Stored entries:
* * * *
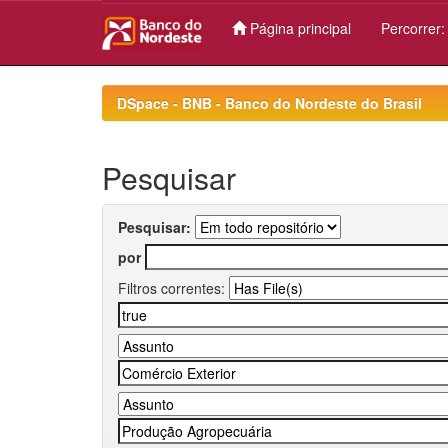
Página principal
Percorrer
Skip
navigation
DSpace - BNB - Banco do Nordeste do Brasil
Pesquisar
Pesquisar:
por
Filtros correntes:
* * * *
The records above, minus their pictures, are to be returned word for word.

- Output
Página principal
Percorrer
Skip
navigation
DSpace - BNB - Banco do Nordeste do Brasil
Pesquisar
Pesquisar:
por
Filtros correntes:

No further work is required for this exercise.